Im Anschluss nahmen unterschiedliche Sachverständige zur Frage eines Wahlrechts ab 16 Jahren Stellung. Der Staatsrechtler Matthias Friehe von der privaten Hochschule EBS führte aus, dass eine Absenkung verfassungsrechtlich möglich wäre, es aber ein Problem geben könne, weil 16- und 17-Jährige oft Schüler:innen seien und beispielsweise im Politikunterricht, also vom Staat, in ihrer Wahlentscheidung beeinflusst werden könnten. Auch der Rechtswissenschaftler Emanuel Towfigh, ebenfalls von der EBS, sah keine verfassungsrechtlichen Probleme und sprach sich für das Wählen mit 16 aus. Die Wahrscheinlichkeit, dass Berechtigte sich an Wahlen beteiligten, steige, „je früher man damit beginnt“, sagte Towfigh. Der Rechtswissenschaftler Hermann Heußner von der Hochschule Osnabrück argumentierte sogar, das Wählen mit 16 müsse eingeführt werden. Da belegt sei, dass Menschen im Alter von 16 und 17 bereits ausreichend einsichtsfähig seien, um eine Wahlentscheidung zu treffen, dürfe man ihnen ihr „demokratisches Existenzminimum“, also das Wahlrecht, nicht länger vorenthalten.
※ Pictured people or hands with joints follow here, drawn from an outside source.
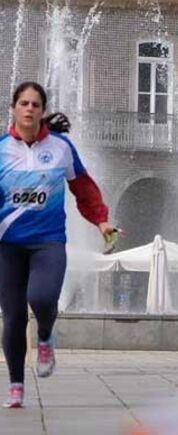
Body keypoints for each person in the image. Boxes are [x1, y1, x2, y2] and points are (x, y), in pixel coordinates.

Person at [0, 82, 115, 409]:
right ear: (13, 108)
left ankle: (46, 335)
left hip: (48, 241)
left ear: (42, 110)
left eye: (35, 104)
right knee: (13, 316)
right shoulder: (2, 149)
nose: (29, 109)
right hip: (7, 245)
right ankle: (16, 386)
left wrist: (101, 221)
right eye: (23, 103)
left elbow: (84, 189)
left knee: (42, 297)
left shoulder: (61, 147)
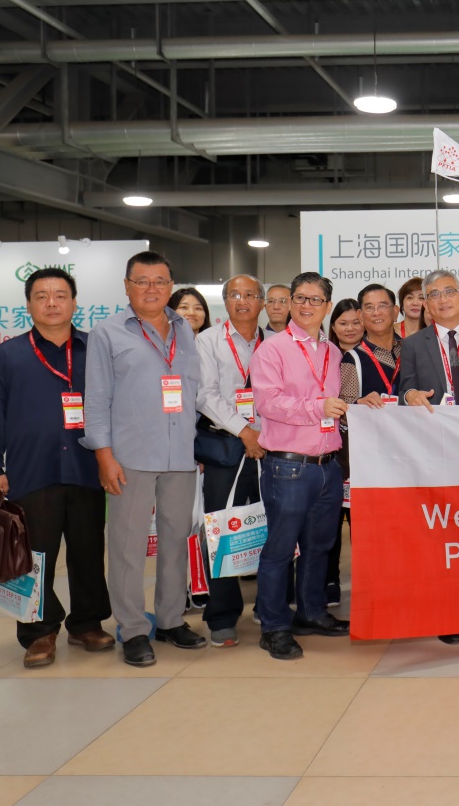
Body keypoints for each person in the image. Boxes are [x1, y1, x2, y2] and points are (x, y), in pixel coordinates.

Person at [0, 267, 112, 668]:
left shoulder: (97, 350)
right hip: (31, 471)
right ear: (29, 304)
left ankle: (87, 623)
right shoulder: (6, 356)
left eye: (60, 295)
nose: (52, 303)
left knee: (88, 553)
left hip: (89, 469)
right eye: (41, 296)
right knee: (34, 558)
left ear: (74, 302)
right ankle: (39, 632)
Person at [84, 250, 205, 667]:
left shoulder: (184, 330)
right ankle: (134, 629)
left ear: (171, 286)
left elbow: (192, 392)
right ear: (127, 286)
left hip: (181, 455)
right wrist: (104, 455)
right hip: (130, 456)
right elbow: (96, 399)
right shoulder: (107, 333)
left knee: (176, 541)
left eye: (160, 281)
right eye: (142, 281)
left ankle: (170, 620)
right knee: (127, 546)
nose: (151, 289)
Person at [248, 272, 351, 660]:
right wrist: (317, 408)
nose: (307, 306)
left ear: (327, 306)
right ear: (290, 303)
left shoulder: (332, 352)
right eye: (300, 298)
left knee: (319, 546)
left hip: (327, 465)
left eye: (315, 300)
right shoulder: (272, 349)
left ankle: (311, 612)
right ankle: (274, 626)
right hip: (288, 468)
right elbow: (268, 403)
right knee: (280, 549)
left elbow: (336, 403)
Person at [399, 269, 459, 645]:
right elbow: (405, 388)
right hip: (437, 450)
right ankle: (449, 611)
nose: (443, 299)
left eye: (449, 291)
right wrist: (409, 395)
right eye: (434, 294)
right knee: (444, 534)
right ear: (426, 304)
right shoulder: (413, 344)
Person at [192, 274, 267, 649]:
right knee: (221, 529)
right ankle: (222, 615)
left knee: (271, 528)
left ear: (262, 302)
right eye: (234, 294)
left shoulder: (275, 341)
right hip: (226, 444)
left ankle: (269, 607)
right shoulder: (207, 341)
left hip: (269, 447)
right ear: (225, 301)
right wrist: (244, 431)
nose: (242, 300)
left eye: (250, 294)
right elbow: (204, 395)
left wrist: (262, 435)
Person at [326, 299, 367, 608]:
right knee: (329, 522)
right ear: (333, 326)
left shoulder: (371, 355)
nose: (350, 328)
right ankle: (329, 580)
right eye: (343, 323)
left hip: (362, 452)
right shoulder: (326, 355)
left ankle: (365, 583)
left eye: (355, 322)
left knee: (361, 523)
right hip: (330, 449)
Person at [356, 284, 402, 402]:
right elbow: (345, 406)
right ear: (360, 315)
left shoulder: (411, 350)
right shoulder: (353, 358)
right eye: (369, 307)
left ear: (395, 312)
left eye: (382, 306)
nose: (376, 313)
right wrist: (359, 403)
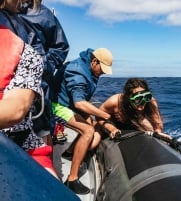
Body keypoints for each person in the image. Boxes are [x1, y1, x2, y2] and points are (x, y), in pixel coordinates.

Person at [0, 0, 59, 179]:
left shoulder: (43, 16)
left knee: (46, 130)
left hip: (38, 98)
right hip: (36, 92)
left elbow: (14, 111)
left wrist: (42, 69)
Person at [51, 47, 114, 194]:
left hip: (68, 103)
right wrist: (105, 116)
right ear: (94, 62)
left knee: (91, 124)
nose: (103, 72)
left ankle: (70, 152)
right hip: (56, 105)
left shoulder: (89, 69)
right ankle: (71, 180)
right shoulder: (78, 71)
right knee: (88, 130)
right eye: (102, 69)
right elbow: (79, 103)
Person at [19, 0, 70, 145]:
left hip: (38, 88)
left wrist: (42, 65)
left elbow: (61, 46)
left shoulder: (43, 14)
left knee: (41, 132)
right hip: (7, 84)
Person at [98, 78, 171, 140]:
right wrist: (112, 129)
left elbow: (157, 126)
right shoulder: (114, 102)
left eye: (146, 97)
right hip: (117, 122)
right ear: (128, 97)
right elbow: (98, 116)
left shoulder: (151, 101)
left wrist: (157, 135)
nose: (143, 102)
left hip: (135, 120)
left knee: (149, 128)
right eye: (138, 99)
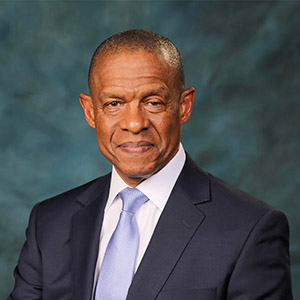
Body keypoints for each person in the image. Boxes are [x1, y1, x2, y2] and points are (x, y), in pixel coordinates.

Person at [8, 29, 293, 300]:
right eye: (114, 104)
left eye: (153, 102)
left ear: (183, 106)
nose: (134, 123)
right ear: (90, 111)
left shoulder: (250, 228)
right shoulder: (48, 222)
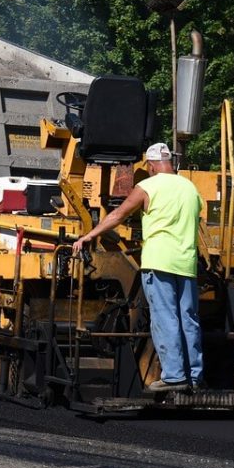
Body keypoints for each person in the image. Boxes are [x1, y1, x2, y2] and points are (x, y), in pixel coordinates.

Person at [72, 142, 204, 392]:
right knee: (189, 318)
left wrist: (89, 236)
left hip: (159, 261)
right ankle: (194, 376)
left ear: (152, 165)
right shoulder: (190, 188)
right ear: (169, 162)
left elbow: (118, 215)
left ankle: (174, 376)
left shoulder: (147, 187)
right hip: (187, 264)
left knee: (165, 317)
Der Chemnitzer Politikwissenschaftler Arndt Leininger sagte, Studien zeigten, dass es zwischen 16- und 18-Jährigen keine relevanten Unterschiede im Wahlverhalten gebe. Die Beschäftigung mit politischen Themen steige aber deutlich an, wenn junge Menschen wählen dürften. Zudem machten gerade junge Wähler:innen oft von ihrem Stimmrecht Gebrauch und motivierten teils sogar ihre Eltern, so Leininger. „Erstwähler wählen häufiger als bis zu 30-Jährige.“
Anders argumentierte der Marburger Staatsrechtler Steffen Dellerbeck: Obwohl Altersgrenzen „immer irgendwas Willkürliches“ hätten, sei er überzeugt, dass nur Erwachsene die intellektuelle Reife zum Wählen hätten, und zwar auf allen politischen Ebenen.